= Cytostome =

Part of a cell

Diagram of a ciliate

A cytostome (from cyto-, cell and -stome, mouth) or cell mouth is a part of a cell specialized for phagocytosis, usually in the form of a microtubule-supported funnel or groove. Food is directed into the cytostome, and sealed into vacuoles.
Only certain groups of protozoa, such as the Ciliophora and Excavata, have cytostomes. An example is Balantidium coli, a ciliate. In other protozoa, and in cells from multicellular organisms, phagocytosis takes place at any point on the cell or feeding takes place by absorption.

== Structure ==
The cytostome forms an invagination on the cell surface and is typically directed towards the nucleus of the cell. The cytostome is often labeled as the entire invagination, but in fact the cytostome only constitutes the opening of the invagination at the surface of the cell. The rest of the invagination is classified as the cytopharynx. The cytopharynx works in conjunction with the cytostome in order to import macromolecules into the cell. This strong association between the cytostome and cytopharynx is often called the cytostome-cytopharynx complex or the cytopharyngeal apparatus. However, in a small number of cases the cytostome works independently in order to import macromolecules. In these instances, the cytostome imports macromolecules by directly forming vesicles that are imported into the interior of the cell.

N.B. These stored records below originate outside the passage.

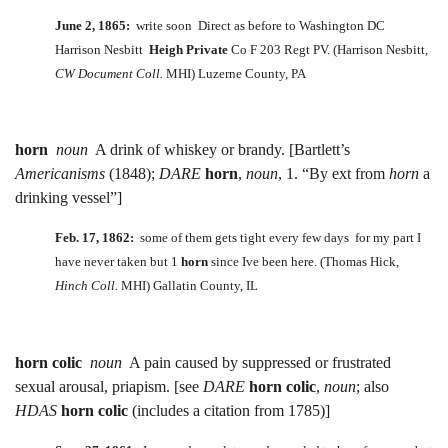
June 2, 1865:
write soon Direct as before to Washington DC
Harrison Nesbitt
Heigh Private
Co F 203 Regt PV. (Harrison Nesbitt,
CW Document Coll.
MHI) Luzerne County, PA
horn
noun
A drink of whiskey or brandy. [Bartlett’s
Americanisms
(1848);
DARE
horn
,
noun
, 1. “By ext from
horn
a
drinking vessel”]
Feb. 17, 1862:
some of them gets tight every few days for my part I
have never taken but 1
horn
since Ive been here. (Thomas Hick,
Hinch Coll.
MHI) Gallatin County, IL
horn colic
noun
A pain caused by suppressed or frustrated
sexual arousal, priapism. [see
DARE
horn colic
,
noun
; also
HDAS
horn colic
(includes a citation from 1785)]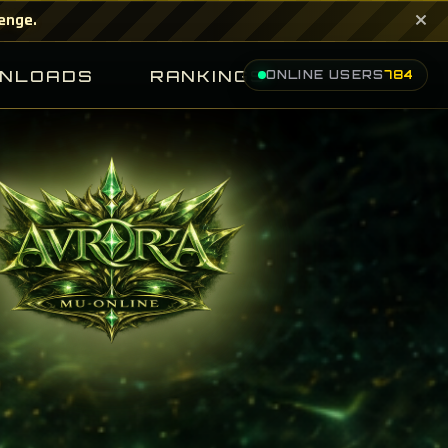
×
lenge.
NLOADS
RANKINGS
ONLINE USERS
784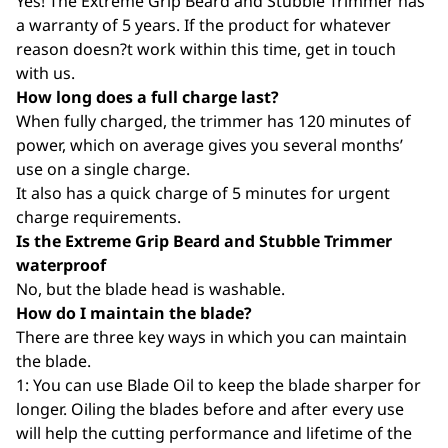
Yes! The Extreme Grip Beard and Stubble Trimmer has
a warranty of 5 years. If the product for whatever
reason doesn?t work within this time, get in touch
with us.
How long does a full charge last?
When fully charged, the trimmer has 120 minutes of
power, which on average gives you several months’
use on a single charge.
It also has a quick charge of 5 minutes for urgent
charge requirements.
Is the Extreme Grip Beard and Stubble Trimmer
waterproof
No, but the blade head is washable.
How do I maintain the blade?
There are three key ways in which you can maintain
the blade.
1: You can use Blade Oil to keep the blade sharper for
longer. Oiling the blades before and after every use
will help the cutting performance and lifetime of the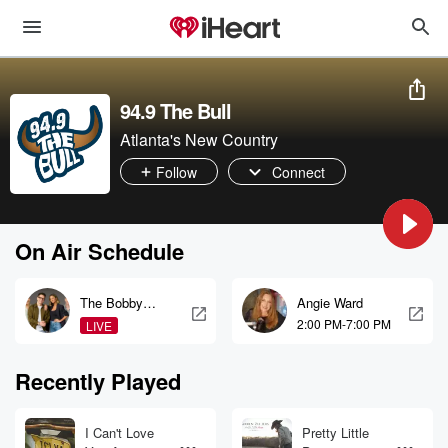
94.9 The Bull
Atlanta's New Country
Follow
Connect
On Air Schedule
The Bobby
Angie Ward
Bones Show
2:00 PM-7:00 PM
LIVE
Recently Played
I Can't Love
Pretty Little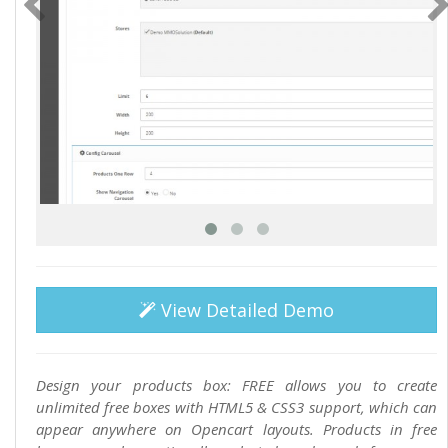
View Detailed Demo
Design your products box: FREE allows you to create
unlimited free boxes with HTML5 & CSS3 support, which can
appear anywhere on Opencart layouts. Products in free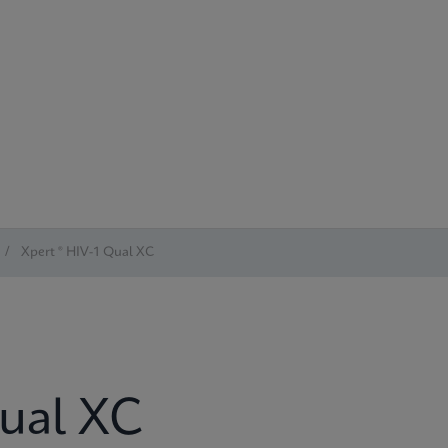
/
Xpert ® HIV-1 Qual XC
Qual XC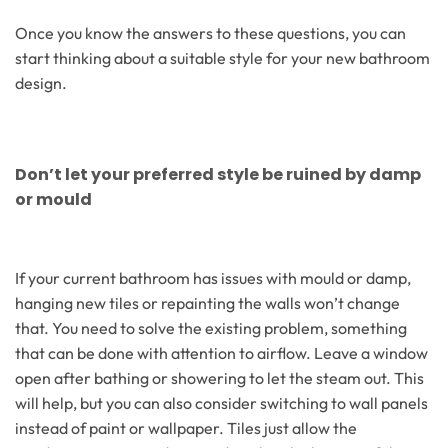
Once you know the answers to these questions, you can
start thinking about a suitable style for your new bathroom
design.
Don’t let your preferred style be ruined by damp
or mould
If your current bathroom has issues with mould or damp,
hanging new tiles or repainting the walls won’t change
that. You need to solve the existing problem, something
that can be done with attention to airflow. Leave a window
open after bathing or showering to let the steam out. This
will help, but you can also consider switching to wall panels
instead of paint or wallpaper. Tiles just allow the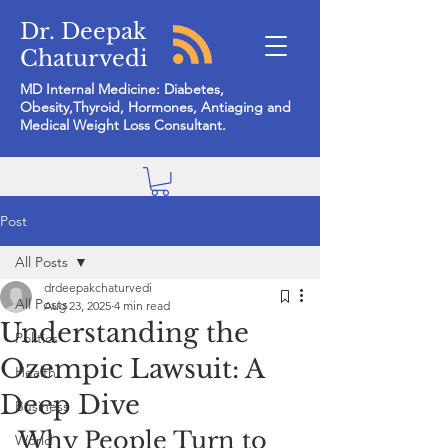
Dr. Deepak
Chaturvedi
MD Internal Medicine: Diabetes,
Obesity,Thyroid, Hormones, Antiaging and
Medical Weight Loss Consultant.
Post
All Posts
drdeepakchaturvedi
All Posts
Aug 23, 2025
4 min read
Understanding the
Politics
Ozempic Lawsuit: A
Health
Deep Dive
Business
Why People Turn to 
World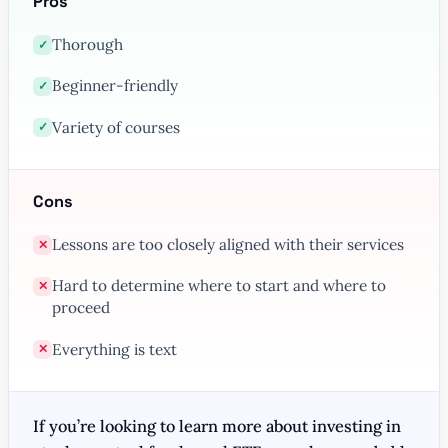
Pros
Thorough
✓
Beginner-friendly
✓
Variety of courses
✓
Cons
Lessons are too closely aligned with their services
✕
Hard to determine where to start and where to
✕
proceed
Everything is text
✕
If you’re looking to learn more about investing in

The cytostome is associated with microtubules that function in maintaining its form. One set of microtubules is arranged in a triplet formation and is located directly beneath the cytostome membrane. A second set of microtubules is positioned directly beneath the flagellar pocket membrane and forms a quartet.

=== Cytopharynx ===
Equally as important in the function of endocytosis is the structure known as the cytopharynx. The cytopharynx is a long, tube-like structure that forms the invagination associated with the cytostome. While the shape of the cytopharynx is not constant, it is typically directed towards the posterior of the cell, often hooking around a central nucleus. The length of the cytopharynx varies during the cell cycle, however the average length is 8 μm.
Much like the cytostome, a set of microtubules form an association with the cytopharynx. Two sets of microtubules follow the path of the cytopharynx in cells. These sets of microtubules form a gutter like structure that surrounds the cytopharynx. One side of the cytopharynx is not associated with these microtubules and is deemed the "nude". However, vesicles associate with this side of the cytopharynx.

== Location ==
The location of the cytostome in most flagellated protozoa is strongly conserved. The cytostome is located on the anterior end of the cell close to a structure known as the flagellar pocket. The flagellar pocket is also an invagination in the cell and also serves as a site of endocytosis. The opening of the cytostome is approximately level with the opening of the flagellar pocket.

Ciliophora is a phylum of protozoa. The cytostome in this phyla can be either apical or lateral.

== Function ==
The cytostome-cytopharynx complex functions as follows: macromolecules to be taken up by a cell enter the cytostome. Macromolecules then pass into the lumen of the cytopharynx and are transported to the posterior end of the cell where they are put into budding vesicles that are transported to others parts of the cell. The cytopharynx in this way acts much like a straw that sucks macromolecules to the posterior end of the cell. The passage of macromolecules from the entrance of the cytostome to the posterior end of the cytopharynx takes at least 2 minutes. The cytostome is the main site of endocytosis in Trypanosoma cruzi epimastigotes.

=== Associations ===
The cytostome has also been found to associate with the flagellum of Trypanosoma cruzi. So far, this is the only known example of an endocytotic organelle being associated with an organelle that is used for locomotion.

=== Related structures ===
As mentioned above, the flagellar pocket is another site of endocytosis in flagellated protozoa. The flagellar pocket is an invagination that is formed around the extracellular flagellum. The flagellar pocket is a site of both endocytosis and exocytosis in cells.

== Visualization methods ==
Many methods have been used in order to visualize the cytostome. Eger et al. used gold labeled transferrin molecules in combination with confocal microscopy in order to visualize the cytostome. This experiment showed that labeling with the gold particles was evident at two locations in the cells; one of the locations was the bottom of the cytopharynx, and the other location was in reservosomes in the cell.

Another team used ion beam scanning electron microscopy, also known as FIB-SEM followed by three dimensional reconstruction in order to create a 3-dimensional model of the cytostome-cytopharynx complex.